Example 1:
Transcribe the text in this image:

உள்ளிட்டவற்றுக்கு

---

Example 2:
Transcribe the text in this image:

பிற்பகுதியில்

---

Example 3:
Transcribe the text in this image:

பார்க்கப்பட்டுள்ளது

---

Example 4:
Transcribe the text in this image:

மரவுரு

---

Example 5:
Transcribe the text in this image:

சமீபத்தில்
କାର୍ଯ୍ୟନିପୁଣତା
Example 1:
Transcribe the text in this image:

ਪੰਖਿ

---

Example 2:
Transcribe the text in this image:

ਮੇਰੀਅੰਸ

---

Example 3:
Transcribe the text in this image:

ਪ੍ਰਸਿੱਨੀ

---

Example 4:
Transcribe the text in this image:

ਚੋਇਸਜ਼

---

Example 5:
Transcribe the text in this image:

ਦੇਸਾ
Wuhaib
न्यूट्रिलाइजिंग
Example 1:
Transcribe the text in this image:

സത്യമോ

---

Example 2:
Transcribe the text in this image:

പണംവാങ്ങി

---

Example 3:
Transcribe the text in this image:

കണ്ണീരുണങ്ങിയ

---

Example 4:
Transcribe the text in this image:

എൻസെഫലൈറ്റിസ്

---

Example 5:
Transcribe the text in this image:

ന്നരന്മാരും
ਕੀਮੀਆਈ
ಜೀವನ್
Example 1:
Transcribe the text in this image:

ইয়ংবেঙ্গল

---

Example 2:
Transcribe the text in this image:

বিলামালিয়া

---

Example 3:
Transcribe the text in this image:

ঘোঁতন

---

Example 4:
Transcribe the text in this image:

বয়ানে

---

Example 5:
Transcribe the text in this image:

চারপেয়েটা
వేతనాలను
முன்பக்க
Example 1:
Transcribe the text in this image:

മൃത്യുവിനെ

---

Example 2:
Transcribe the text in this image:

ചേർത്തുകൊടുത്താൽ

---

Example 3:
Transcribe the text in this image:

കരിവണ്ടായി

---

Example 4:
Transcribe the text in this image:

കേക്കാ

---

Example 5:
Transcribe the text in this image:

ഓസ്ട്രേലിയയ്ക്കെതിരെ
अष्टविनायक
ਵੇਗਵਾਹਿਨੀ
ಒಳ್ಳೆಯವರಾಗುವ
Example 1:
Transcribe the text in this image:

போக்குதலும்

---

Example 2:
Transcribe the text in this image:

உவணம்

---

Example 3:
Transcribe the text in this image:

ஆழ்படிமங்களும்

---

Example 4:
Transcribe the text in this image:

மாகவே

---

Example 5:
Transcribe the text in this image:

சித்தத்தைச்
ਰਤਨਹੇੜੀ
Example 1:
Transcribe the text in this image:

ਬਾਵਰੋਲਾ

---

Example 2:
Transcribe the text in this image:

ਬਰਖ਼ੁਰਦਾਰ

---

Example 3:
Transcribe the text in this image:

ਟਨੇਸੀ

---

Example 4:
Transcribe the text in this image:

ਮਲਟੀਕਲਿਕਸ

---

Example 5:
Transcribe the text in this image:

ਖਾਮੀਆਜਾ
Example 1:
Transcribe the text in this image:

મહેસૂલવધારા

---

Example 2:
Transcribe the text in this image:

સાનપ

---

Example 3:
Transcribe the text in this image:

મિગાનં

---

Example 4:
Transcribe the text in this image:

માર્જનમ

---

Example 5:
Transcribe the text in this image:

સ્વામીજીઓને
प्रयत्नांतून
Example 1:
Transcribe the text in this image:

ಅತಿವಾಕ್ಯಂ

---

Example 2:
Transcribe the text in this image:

-----

Problem details: Please transcribe the listing in full. Keep each line exact.

Answer for the task:
Example 1:
Transcribe the text in this image:

உள்ளிட்டவற்றுக்கு

---

Example 2:
Transcribe the text in this image:

பிற்பகுதியில்

---

Example 3:
Transcribe the text in this image:

பார்க்கப்பட்டுள்ளது

---

Example 4:
Transcribe the text in this image:

மரவுரு

---

Example 5:
Transcribe the text in this image:

சமீபத்தில்
କାର୍ଯ୍ୟନିପୁଣତା
Example 1:
Transcribe the text in this image:

ਪੰਖਿ

---

Example 2:
Transcribe the text in this image:

ਮੇਰੀਅੰਸ

---

Example 3:
Transcribe the text in this image:

ਪ੍ਰਸਿੱਨੀ

---

Example 4:
Transcribe the text in this image:

ਚੋਇਸਜ਼

---

Example 5:
Transcribe the text in this image:

ਦੇਸਾ
Wuhaib
न्यूट्रिलाइजिंग
Example 1:
Transcribe the text in this image:

സത്യമോ

---

Example 2:
Transcribe the text in this image:

പണംവാങ്ങി

---

Example 3:
Transcribe the text in this image:

കണ്ണീരുണങ്ങിയ

---

Example 4:
Transcribe the text in this image:

എൻസെഫലൈറ്റിസ്

---

Example 5:
Transcribe the text in this image:

ന്നരന്മാരും
ਕੀਮੀਆਈ
ಜೀವನ್
Example 1:
Transcribe the text in this image:

ইয়ংবেঙ্গল

---

Example 2:
Transcribe the text in this image:

বিলামালিয়া

---

Example 3:
Transcribe the text in this image:

ঘোঁতন

---

Example 4:
Transcribe the text in this image:

বয়ানে

---

Example 5:
Transcribe the text in this image:

চারপেয়েটা
వేతనాలను
முன்பக்க
Example 1:
Transcribe the text in this image:

മൃത്യുവിനെ

---

Example 2:
Transcribe the text in this image:

ചേർത്തുകൊടുത്താൽ

---

Example 3:
Transcribe the text in this image:

കരിവണ്ടായി

---

Example 4:
Transcribe the text in this image:

കേക്കാ

---

Example 5:
Transcribe the text in this image:

ഓസ്ട്രേലിയയ്ക്കെതിരെ
अष्टविनायक
ਵੇਗਵਾਹਿਨੀ
ಒಳ್ಳೆಯವರಾಗುವ
Example 1:
Transcribe the text in this image:

போக்குதலும்

---

Example 2:
Transcribe the text in this image:

உவணம்

---

Example 3:
Transcribe the text in this image:

ஆழ்படிமங்களும்

---

Example 4:
Transcribe the text in this image:

மாகவே

---

Example 5:
Transcribe the text in this image:

சித்தத்தைச்
ਰਤਨਹੇੜੀ
Example 1:
Transcribe the text in this image:

ਬਾਵਰੋਲਾ

---

Example 2:
Transcribe the text in this image:

ਬਰਖ਼ੁਰਦਾਰ

---

Example 3:
Transcribe the text in this image:

ਟਨੇਸੀ

---

Example 4:
Transcribe the text in this image:

ਮਲਟੀਕਲਿਕਸ

---

Example 5:
Transcribe the text in this image:

ਖਾਮੀਆਜਾ
Example 1:
Transcribe the text in this image:

મહેસૂલવધારા

---

Example 2:
Transcribe the text in this image:

સાનપ

---

Example 3:
Transcribe the text in this image:

મિગાનં

---

Example 4:
Transcribe the text in this image:

માર્જનમ

---

Example 5:
Transcribe the text in this image:

સ્વામીજીઓને
प्रयत्नांतून
Example 1:
Transcribe the text in this image:

ಅತಿವಾಕ್ಯಂ

---

Example 2:
Transcribe the text in this image:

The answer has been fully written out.